R. — Bem, penso que um dos benefícios foi o valor do prémio em si, que é muito substancial. Infelizmente nos EUA está sujeito a impostos. Para além disso, recebem-se muitos convites, oportunidades para ir a lugares que de outra maneira nunca se visitaria. Ainda mais interessante, tem-se oportunidades para ficar envolvido em certos tipos de exercícios intelectuais que de outra maneira não se teria. Convidaram-me por exemplo para fazer parte de um Simpósio na Universidade de Notre-Dame, que foi organizado em torno de uma determinada peça de Tom Stoppard, chamada "Arcadia". A peça tem um fundo científico, e foi um desafio pensar numa palestra que não fosse trivial, e ao mesmo tempo relacionada com o tema da peça. Às vezes, também sou convidado para dar colóquios para audiências de estudantes de liceus e professores. Tive alguns convites deste tipo, mas não tantos quanto isso. Desvantagens: recebo demasiados convites. Não posso simplesmente responder a todos. Por algum motivo, o público em geral parece considerar os premiados com o Nobel como alguém que é especialista em tudo. Pergunta-me muitas coisas. Por exemplo, de alguém em Singapura que desenhou ou pensa que desenhou um novo tipo de motor electromagnético seja lá para o que for, e que quer a minha opinião... Na verdade, recebo muito correio inútil.

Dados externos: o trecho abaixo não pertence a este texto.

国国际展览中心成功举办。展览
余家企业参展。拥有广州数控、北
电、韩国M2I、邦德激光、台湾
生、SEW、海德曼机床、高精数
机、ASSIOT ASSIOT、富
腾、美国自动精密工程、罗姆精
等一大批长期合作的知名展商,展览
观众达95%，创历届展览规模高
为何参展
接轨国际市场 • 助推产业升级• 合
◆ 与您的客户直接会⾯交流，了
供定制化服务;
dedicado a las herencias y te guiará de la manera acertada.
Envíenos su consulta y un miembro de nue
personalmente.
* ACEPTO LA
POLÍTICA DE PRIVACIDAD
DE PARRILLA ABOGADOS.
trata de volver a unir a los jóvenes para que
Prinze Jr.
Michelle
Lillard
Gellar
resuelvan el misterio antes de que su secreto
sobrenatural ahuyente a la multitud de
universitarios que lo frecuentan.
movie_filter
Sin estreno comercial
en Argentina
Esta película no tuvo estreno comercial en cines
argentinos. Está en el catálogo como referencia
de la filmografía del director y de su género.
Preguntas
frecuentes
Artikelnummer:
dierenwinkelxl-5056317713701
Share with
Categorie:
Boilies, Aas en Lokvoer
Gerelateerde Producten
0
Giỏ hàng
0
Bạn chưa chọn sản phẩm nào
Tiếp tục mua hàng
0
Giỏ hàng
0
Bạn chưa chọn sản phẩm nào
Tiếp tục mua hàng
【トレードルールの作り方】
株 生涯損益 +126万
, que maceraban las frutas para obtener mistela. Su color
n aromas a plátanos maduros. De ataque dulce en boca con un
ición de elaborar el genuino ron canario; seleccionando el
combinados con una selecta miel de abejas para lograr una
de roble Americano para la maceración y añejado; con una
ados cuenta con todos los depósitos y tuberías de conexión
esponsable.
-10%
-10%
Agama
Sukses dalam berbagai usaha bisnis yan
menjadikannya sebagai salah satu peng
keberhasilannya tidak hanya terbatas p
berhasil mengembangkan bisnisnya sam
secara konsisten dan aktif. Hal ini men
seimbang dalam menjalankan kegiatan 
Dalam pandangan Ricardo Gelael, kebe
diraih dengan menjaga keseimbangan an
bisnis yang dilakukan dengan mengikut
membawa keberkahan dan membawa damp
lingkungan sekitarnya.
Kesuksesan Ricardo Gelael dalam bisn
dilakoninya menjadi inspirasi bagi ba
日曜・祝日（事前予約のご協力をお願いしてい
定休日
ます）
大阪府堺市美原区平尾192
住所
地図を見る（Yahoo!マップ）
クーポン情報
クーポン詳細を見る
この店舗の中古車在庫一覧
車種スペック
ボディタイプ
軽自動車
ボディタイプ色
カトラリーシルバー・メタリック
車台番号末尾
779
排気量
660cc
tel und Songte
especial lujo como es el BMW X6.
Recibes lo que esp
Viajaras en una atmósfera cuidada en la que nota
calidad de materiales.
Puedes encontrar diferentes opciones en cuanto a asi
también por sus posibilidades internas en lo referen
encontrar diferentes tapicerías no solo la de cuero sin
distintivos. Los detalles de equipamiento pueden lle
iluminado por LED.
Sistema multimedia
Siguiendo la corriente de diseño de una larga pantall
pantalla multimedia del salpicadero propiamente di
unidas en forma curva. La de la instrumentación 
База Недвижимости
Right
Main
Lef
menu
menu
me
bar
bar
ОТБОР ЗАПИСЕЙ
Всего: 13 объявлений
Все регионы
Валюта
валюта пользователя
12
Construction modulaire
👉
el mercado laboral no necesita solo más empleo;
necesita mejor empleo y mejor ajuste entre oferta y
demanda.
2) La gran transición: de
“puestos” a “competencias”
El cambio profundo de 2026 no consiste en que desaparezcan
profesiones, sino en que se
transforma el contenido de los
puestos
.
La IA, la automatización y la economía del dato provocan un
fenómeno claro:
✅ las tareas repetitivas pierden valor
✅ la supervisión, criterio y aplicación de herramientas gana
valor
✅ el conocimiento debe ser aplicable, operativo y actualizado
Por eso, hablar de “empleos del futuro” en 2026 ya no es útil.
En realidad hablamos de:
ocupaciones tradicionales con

P. — Se voltasse a 1960, e estivesse a acabar o seu diploma em estudos clássicos em Oxford, voltaria a fazer um curso superior em física?
R. — Possivelmente, mas penso que, sabendo o que sei hoje, faria mais facilmente algo em neuropsiquiatria. Creio verdadeiramente que no século XXI este será considerado o domínio da ciência realmente fascinante. A física teve progressos recentes substanciais, mas não será olhada com o mesmo grau de fascínio. A neuropsiquiatria será muito mais útil.